After most of key IT earnings, do you still see major earning downgrades in the sector?
Revenues indicate that the demand environment remains strong, with clients maintaining spends as of now. The deal pipeline looks healthy, with robust visibility over the next few months. We aren’t witnessing any budget cuts or deferments in client spending although macro-economic concerns may impact the deal pipeline going ahead. As attrition levels are stabilizing, most front-line IT companies have some headroom available for margin improvement.
Overall, IT services companies have shown resilience in a challenging environment and have successfully managed their cost structure to align with the changing scenarios. Proposed buybacks by many of the frontline IT companies should be viewed positively.
Incidentally, for example, Infosys has declared a maximum buyback price at Rs 1,850 per share which is at a premium of 25 percent on its previous closing price.
One has to be cognizant that the IT sector has delivered more than 50 percent returns in calendar year 2020 and 2021. After two years of extraordinary performance, some moderation was expected. Earnings growth in the coming years is expected to be remain robust, although it may not be as high as more than 20 percent witnessed over the last 2-3 years. Hence, multiple contractions may continue but we may not come across major earning downgrades in the current year.

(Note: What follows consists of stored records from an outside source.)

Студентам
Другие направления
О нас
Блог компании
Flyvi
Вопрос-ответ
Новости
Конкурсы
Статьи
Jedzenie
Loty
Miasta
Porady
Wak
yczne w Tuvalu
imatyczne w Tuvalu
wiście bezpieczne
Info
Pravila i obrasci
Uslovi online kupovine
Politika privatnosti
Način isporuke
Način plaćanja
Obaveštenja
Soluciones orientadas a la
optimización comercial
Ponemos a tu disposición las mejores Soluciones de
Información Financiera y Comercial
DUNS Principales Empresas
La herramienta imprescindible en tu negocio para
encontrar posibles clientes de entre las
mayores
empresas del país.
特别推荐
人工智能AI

Do you think India will be biggest beneficiary of Europe+1 strategy?
Unlike China plus 1, the benefits of Europe plus 1 may not be as straightforward. This is because unlike China, where we are primarily competing for the same markets for exports, with Europe we have a more balanced trade flow. In simpler words, we both export as well as import goods and services.
Sectors that are energy intensive, especially the ones with high reliance on gas, would immediately look for alternate manufacturing and sourcing base. So, while export opportunities for these sectors may rise, this may be partly negated by the reduction of export of similar products to the European nations because of the demand slowdown.

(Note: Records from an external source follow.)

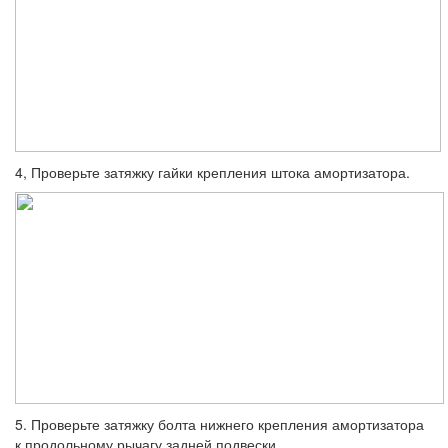
4, Проверьте затяжку гайки крепления штока амортизатора.
5. Проверьте затяжку болта нижнего кре­пления амортизатора
к продольному ры­чагу задней подвески.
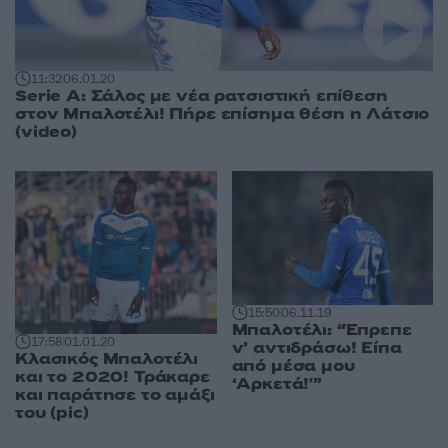
11:32
06.01.20
Serie A: Σάλος με νέα ρατσιστική επίθεση
στον Μπαλοτέλι! Πήρε επίσημα θέση η Λάτσιο
(video)
15:50
06.11.19
Μπαλοτέλι: “Έπρεπε
17:58
01.01.20
ν’ αντιδράσω! Είπα
Κλασικός Μπαλοτέλι
από μέσα μου
και το 2020! Τράκαρε
‘Αρκετά!'”
και παράτησε το αμάξι
του (pic)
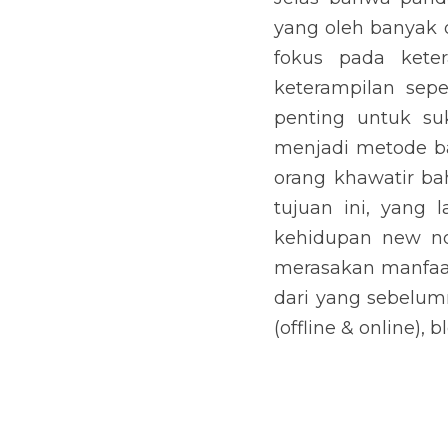
yang oleh banyak o
fokus pada keter
keterampilan sepe
penting untuk su
menjadi metode ba
orang khawatir ba
tujuan ini, yang 
kehidupan new no
merasakan manfaat
dari yang sebelum
(offline & online),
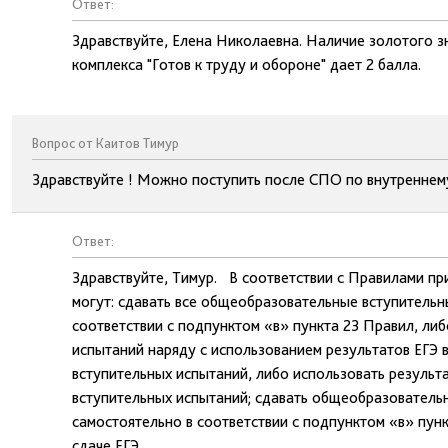
Ответ:
Здравствуйте, Елена Николаевна. Наличие золотого з
комплекса "Готов к труду и обороне" дает 2 балла.
Вопрос от Каитов Тимур
Здравствуйте ! Можно поступить после СПО по внутреннему
Ответ:
Здравствуйте, Тимур. В соответствии с Правилами п
могут: сдавать все общеобразовательные вступительн
соответствии с подпунктом «в» пункта 23 Правил, ли
испытаний наряду с использованием результатов ЕГЭ 
вступительных испытаний, либо использовать результ
вступительных испытаний; сдавать общеобразователь
самостоятельно в соответствии с подпунктом «в» пункт
сдаче ЕГЭ.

Some of the energy intensive sectors, where India seems to have an advantage in the near term include, organic chemicals, flat rolled steel products, ferro alloys and specific engineering goods like transmission crank shafts, engines & motors and bearings.
Trade flow between European Union and India of key products
Having said that, in the long-term with right policy decisions, technological collaboration can be promoted to attract manufacturing of energy-intensive sectors to India.